One of his most influential works, The Presidential Constitution of Nigeria, delved into the complexities of Nigeria’s constitutional structure, drawing attention to issues of federalism, decentralization, and the balance of power. Nwabueze’s insights and recommendations have guided discussions on constitutional reforms in Nigeria for decades, serving as a blueprint for the country’s path towards a more just and equitable society and governance structure.
In addition to his academic writings, Professor Nwabueze was an active participant in legal reform and advocacy. He served on numerous government committees and panels, providing his expert input on various legal and constitutional issues. His contributions to the development of Nigeria’s legal system were not only profound but also instrumental in shaping the nation’s legal landscape.

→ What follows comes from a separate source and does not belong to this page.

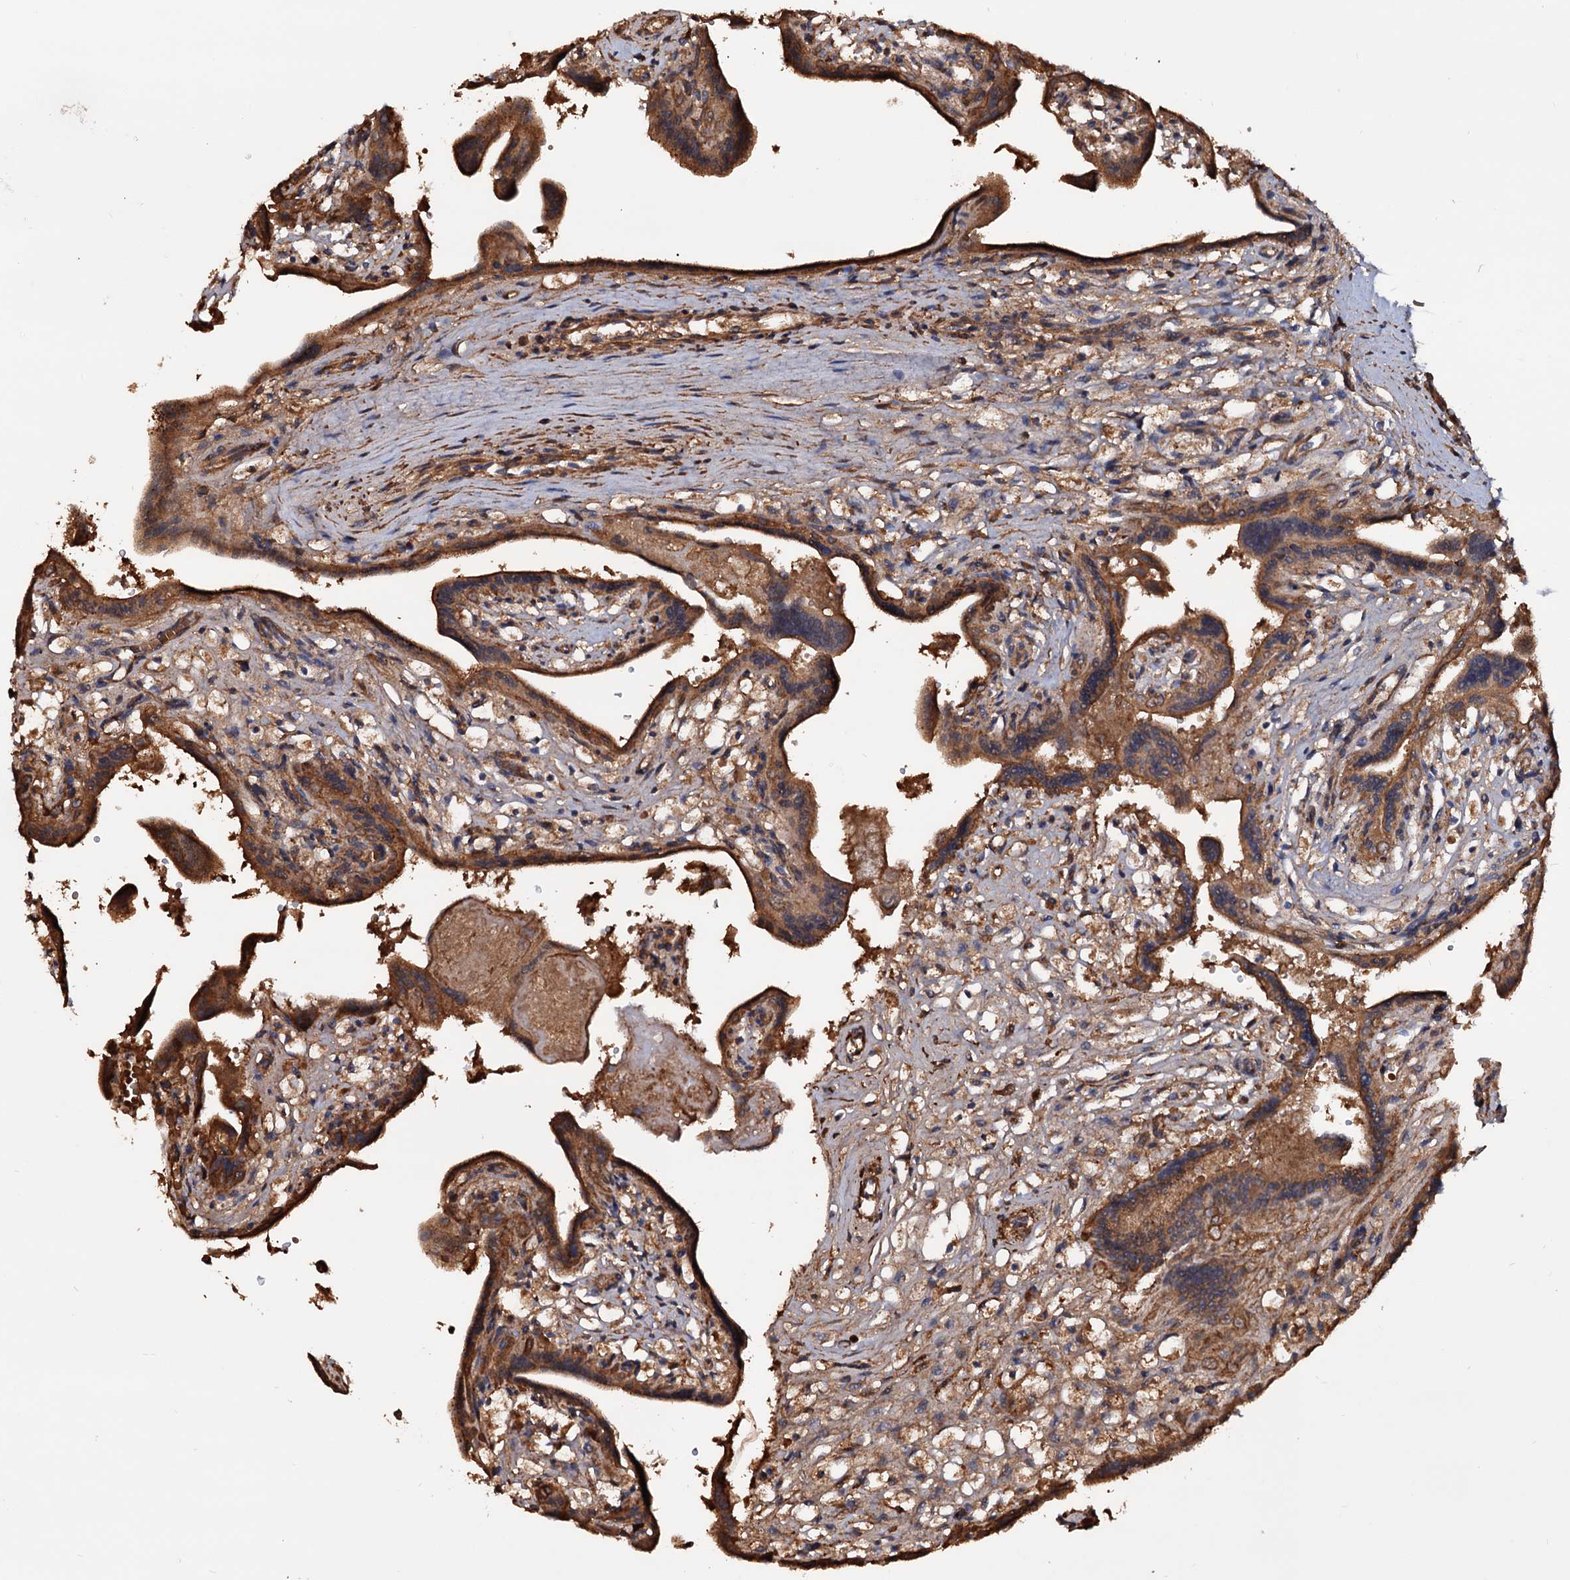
{"staining": {"intensity": "moderate", "quantity": ">75%", "location": "cytoplasmic/membranous"}, "tissue": "placenta", "cell_type": "Trophoblastic cells", "image_type": "normal", "snomed": [{"axis": "morphology", "description": "Normal tissue, NOS"}, {"axis": "topography", "description": "Placenta"}], "caption": "Placenta stained with DAB IHC displays medium levels of moderate cytoplasmic/membranous positivity in approximately >75% of trophoblastic cells.", "gene": "MRPL42", "patient": {"sex": "female", "age": 37}}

Seekers of light would also listen to Dr. Chidi Anselm Odinkalu, a distinguished, US-based professor of Law, who in The life, loves and adventures of Obiefuna Benjamin Nwabueze wrote thus:
In July 2013, Akunnia Obiefuna Benjamin Nwabueze, the extraordinary scholar, teacher, lawyer, winner of the Nigerian National Order of Merit (NNOM), and Senior Advocate of Nigeria (SAN), applied to the Almighty for another five years on earth. In keeping with the record of a man in whose life Providence appears to have been both present and generous, he received double the time he asked for, living another ten years…At the time of his passing at the end of October 2023, Nwabueze was the most senior lawyer in Nigeria. With a scholarly output that included over 30 books, 100 conference keynotes, and over 200 peer-reviewed scientific articles, he was probably also the most prolific and influential legal scholar out of Africa. Published between 1973 and 1977, his trilogy on Constitutionalism in the Emergent States, Presidentialism in Commonwealth Africa, and Judicialism in Commonwealth Africa reshaped the study and understanding of public law after colonialism.
***Chuks Iloegbunam is the author of The Promise of a New Era, the biography of Mr. Peter Obi.